La théorie de la connaissance
Beaucoup de managers considèrent implicitement qu'ils connaissent (suffisamment) leur entreprise ; ils n'ont donc pas à connaître le système entreprise car le système, du moins dans leur domaine de responsabilité, doit leur "obéir". Il y a donc généralement une préférence pour la représentation mentale que pour la vérité du système et notamment sa complexité humaine et technique."Cette entreprise est remarquable : on dirait qu'elle tourne toute seule." Je cite les mots d'un executive reconnaissant les limites de sa connaissance du système.
La théorie de la connaissance est une façon de savoir ce que l'on peut connaître et ce que l'on ne peut pas connaître. Il est fondamental pour un manager de savoir ce qu'il connaît et de comprendre les limites de sa connaissance. Dans cette zone non connue figurent des zones de potentielle connaissance et des zones que l'on ne pourra probablement jamais connaître. Or, reconnaître que l'on ne sait pas n'est pas particulièrement bien vu dans le management "traditionnel" français.
Pourtant, avoir une connaissance intime de ses limites ouvre la voie à l'apprentissage continu.
La connaissance de la psychologie
La connaissance de la psychologie des gens est bien entendu fondamentale pour tout manager, que ce soit au niveau caractéristiques psychologiques, interactions, motivation, etc.
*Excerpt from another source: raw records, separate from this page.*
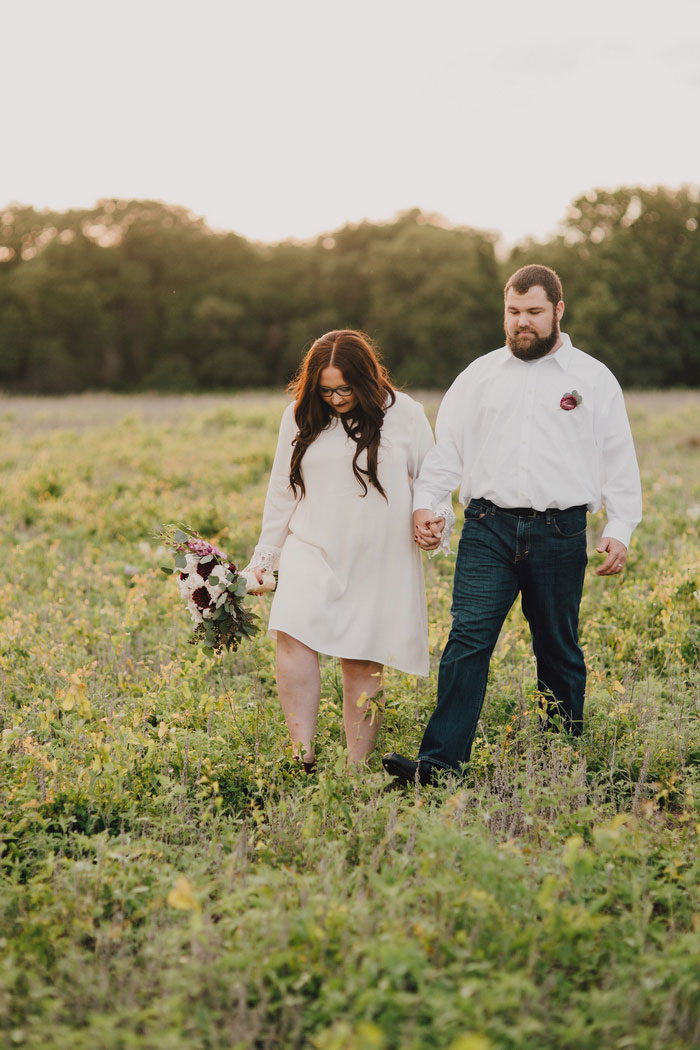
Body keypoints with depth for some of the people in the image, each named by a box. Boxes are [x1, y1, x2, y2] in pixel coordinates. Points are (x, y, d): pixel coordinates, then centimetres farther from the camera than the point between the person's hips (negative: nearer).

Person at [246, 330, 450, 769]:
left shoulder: (404, 413, 0)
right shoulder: (301, 417, 7)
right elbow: (283, 491, 15)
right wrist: (265, 556, 16)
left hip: (376, 560, -1)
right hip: (312, 551, 2)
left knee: (363, 663, 0)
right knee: (293, 634, -22)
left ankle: (358, 769, 9)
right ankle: (303, 752, -19)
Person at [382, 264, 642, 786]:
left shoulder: (594, 379, 8)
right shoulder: (480, 375, 12)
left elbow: (619, 461, 9)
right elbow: (446, 447, 12)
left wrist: (620, 530, -1)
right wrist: (425, 503, -3)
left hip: (559, 533, 0)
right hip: (489, 528, 1)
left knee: (559, 649, 8)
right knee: (468, 637, -12)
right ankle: (439, 761, -14)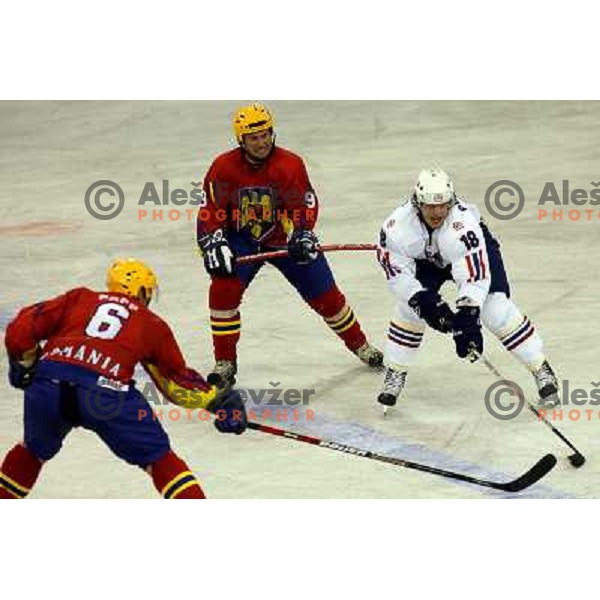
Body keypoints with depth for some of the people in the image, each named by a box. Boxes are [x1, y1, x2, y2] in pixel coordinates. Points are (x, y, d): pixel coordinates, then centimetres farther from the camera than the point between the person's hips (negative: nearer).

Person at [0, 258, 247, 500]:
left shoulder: (79, 298, 27)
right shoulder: (152, 325, 24)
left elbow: (23, 327, 19)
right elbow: (177, 379, 27)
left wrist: (25, 364, 32)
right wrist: (218, 400, 36)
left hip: (47, 385, 3)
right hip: (105, 392, -2)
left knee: (36, 450, 31)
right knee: (159, 459, 12)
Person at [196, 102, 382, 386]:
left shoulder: (290, 165, -20)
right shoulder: (224, 167, -17)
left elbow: (305, 205, -21)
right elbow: (210, 211, -13)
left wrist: (302, 236, -38)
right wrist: (214, 245, -27)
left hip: (285, 238, 0)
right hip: (242, 239, 0)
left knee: (325, 295, 2)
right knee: (223, 288, -22)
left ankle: (360, 345, 27)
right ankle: (225, 362, -9)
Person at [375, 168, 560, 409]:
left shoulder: (463, 224, -43)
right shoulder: (396, 226, -34)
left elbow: (475, 276, -44)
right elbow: (397, 274, -25)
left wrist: (467, 319, -50)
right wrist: (423, 301, -37)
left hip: (476, 252, -3)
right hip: (426, 259, 3)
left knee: (495, 307, -16)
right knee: (410, 307, -12)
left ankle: (542, 371, -8)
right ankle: (394, 375, 6)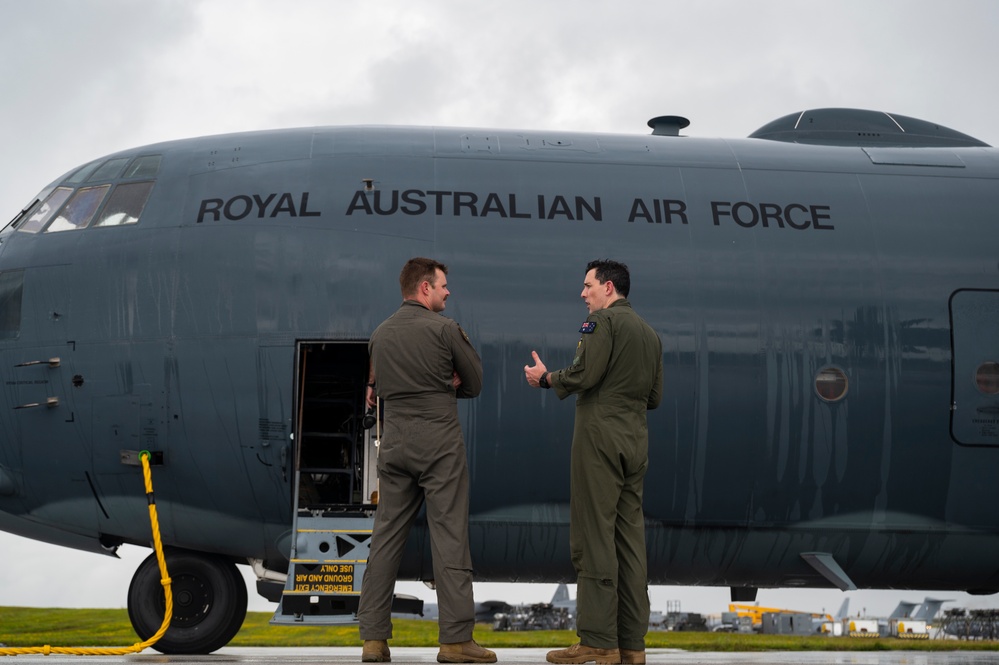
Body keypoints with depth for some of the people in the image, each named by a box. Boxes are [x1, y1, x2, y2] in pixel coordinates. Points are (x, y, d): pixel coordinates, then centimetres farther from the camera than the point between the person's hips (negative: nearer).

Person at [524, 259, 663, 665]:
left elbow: (584, 373, -16)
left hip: (600, 434, -8)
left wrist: (546, 378, 0)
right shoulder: (650, 333, 20)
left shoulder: (603, 320, -6)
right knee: (630, 538, 7)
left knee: (593, 538, -7)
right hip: (636, 439, 8)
La psychologie des collaborateurs fait souvent beaucoup plus qu'on ne veut le reconnaître. C'est le paramètre qui fait que la collaboration est soit supérieure à la sommes des talents ou très nettement inférieure. Il faut dire que le "management by objectives" ne reconnaît que peu de choses à la dimension psychologique du système.Prenons ne serait-ce que la motivation. Abimer même involontairement la motivation des gens se traduit par généralement par une destruction lente des assets de l'entreprise. En effet, le fait d'être consciencieux dépend, chez nombre de collaborateurs, de l'importance d'être consciencieux pour le système entreprise. Si le système n'est pas vertueux, les collaborateurs ne le seront pas non plus. S'ils ne le sont pas, ils ne prendront pas à cœur de défendre les assets de l'entreprise et laisseront s'éroder la valeur de ces assets. Si l'on ajoute à ce phénomène des "effets retard", on peut anticiper, parfois des années avant l'événement, des crises majeures pour l'entreprise rien que par le mépris structurel de la psychologie des gens.
Un autre exemple plus brûlant dans l'actualité est celui du comportement des acteurs économiques : la fiscalité appliquée à ces acteurs devenant confiscatoire, leur comportement change (exode fiscal).
Nous reviendrons sur ces quatre points largement dans ce blog.
[1] Edward Deming, Hors de la crise, Economica 2002.
Edward Deming, Out of the Crisis, MIT Press 2000.